Since taking office last year, Biden has laid out ambitious plans to boost innovation across the federal government and in the private sector. Some parts of his agenda are now moving forward, but others — particularly in the areas of energy and climate — remain mired in a politically deadlocked US Congress. As both science adviser and head of the White House’s core science agency, Prabhakar could have a key role in convening officials across the government and crafting science policies to facilitate progress.

One of the Biden administration’s biggest science initiatives aims to boost innovation in biomedical research by creating the Advanced Research Projects Agency for Health. The agency is being modelled on DARPA, with the goal of promoting risky — but potentially rewarding and transformative — research. To ensure US competitiveness as nations such as China step up their science investments, the administration has also established a new directorate in the NSF, an agency long dedicated to the funding of basic research, that will focus on supporting applied technology.

Biden and his fellow Democrats in Congress have already secured tens of billions of dollars for clean energy and climate initiatives, including an estimated US$22 billion for demonstration projects at the US Department of Energy.
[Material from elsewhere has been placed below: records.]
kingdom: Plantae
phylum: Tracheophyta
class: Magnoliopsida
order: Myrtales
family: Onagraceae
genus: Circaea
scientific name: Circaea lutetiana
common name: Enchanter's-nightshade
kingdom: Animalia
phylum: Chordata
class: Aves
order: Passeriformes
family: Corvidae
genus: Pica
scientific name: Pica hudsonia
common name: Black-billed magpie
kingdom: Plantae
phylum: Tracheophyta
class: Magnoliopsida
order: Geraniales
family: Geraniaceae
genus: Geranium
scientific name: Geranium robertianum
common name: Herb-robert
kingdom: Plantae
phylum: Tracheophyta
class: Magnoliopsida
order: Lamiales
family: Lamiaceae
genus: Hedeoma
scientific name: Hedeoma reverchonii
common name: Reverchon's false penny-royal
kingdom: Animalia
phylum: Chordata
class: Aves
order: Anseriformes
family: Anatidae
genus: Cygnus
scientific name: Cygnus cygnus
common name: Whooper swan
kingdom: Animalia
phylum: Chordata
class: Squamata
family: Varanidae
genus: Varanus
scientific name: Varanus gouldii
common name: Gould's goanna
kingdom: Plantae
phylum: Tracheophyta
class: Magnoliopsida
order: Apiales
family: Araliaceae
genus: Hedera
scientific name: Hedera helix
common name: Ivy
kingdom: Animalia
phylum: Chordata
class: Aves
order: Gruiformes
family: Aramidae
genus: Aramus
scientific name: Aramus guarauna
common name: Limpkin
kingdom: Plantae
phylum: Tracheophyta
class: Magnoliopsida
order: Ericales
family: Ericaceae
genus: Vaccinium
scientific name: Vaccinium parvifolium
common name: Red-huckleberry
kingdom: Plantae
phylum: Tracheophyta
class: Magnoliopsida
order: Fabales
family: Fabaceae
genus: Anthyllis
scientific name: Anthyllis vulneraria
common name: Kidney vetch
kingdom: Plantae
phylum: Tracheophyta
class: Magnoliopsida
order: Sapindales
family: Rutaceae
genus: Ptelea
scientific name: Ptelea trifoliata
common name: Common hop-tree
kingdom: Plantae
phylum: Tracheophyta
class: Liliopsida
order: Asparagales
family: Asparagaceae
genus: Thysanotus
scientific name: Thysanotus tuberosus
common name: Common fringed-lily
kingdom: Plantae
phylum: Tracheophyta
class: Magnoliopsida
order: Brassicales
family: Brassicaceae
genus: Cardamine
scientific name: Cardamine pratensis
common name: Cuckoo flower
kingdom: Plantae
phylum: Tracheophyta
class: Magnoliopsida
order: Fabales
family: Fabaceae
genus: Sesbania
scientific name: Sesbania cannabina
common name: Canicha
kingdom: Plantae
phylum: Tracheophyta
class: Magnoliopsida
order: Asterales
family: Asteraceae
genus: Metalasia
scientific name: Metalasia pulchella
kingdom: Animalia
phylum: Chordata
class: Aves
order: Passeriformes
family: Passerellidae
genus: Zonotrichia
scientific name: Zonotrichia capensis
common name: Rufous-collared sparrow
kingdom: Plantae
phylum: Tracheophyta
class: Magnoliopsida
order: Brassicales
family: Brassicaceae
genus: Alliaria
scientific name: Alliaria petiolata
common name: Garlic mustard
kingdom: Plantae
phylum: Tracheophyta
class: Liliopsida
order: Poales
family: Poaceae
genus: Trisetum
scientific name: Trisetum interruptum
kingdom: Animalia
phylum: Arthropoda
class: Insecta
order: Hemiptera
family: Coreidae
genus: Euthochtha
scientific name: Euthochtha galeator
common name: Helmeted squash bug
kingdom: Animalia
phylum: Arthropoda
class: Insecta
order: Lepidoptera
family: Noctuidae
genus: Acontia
But many of Biden’s climate-innovation efforts are tied up in a spending package that remains stalled among legislators.

Michael Lubell, a physicist at the City College of New York who tracks federal science-policy issues, says that Prabhakar is a sound choice for advancing the Biden agenda, which puts a premium on applied science. However, he worries that if the pendulum swings too far in that direction, it could begin to undermine basic research programmes. “She is very good,” he says, “but I’m a little concerned.”

Others see opportunity. Lane says that Prabhakar has a unique background that should allow her to step up to multiple challenges that the United States and the Biden administration are facing. Whether the issue is bringing agencies together to confront climate change, rolling out the new health-innovations agency or confronting questions about research raised by a shifting relationship with China, Prabhakar’s job will be to help build consensus and marshal the troops in a sprawling government apparatus, he says.

“It takes somebody with the personal skills, and the knowledge and the respect that she will have coming into this job,” Lane says.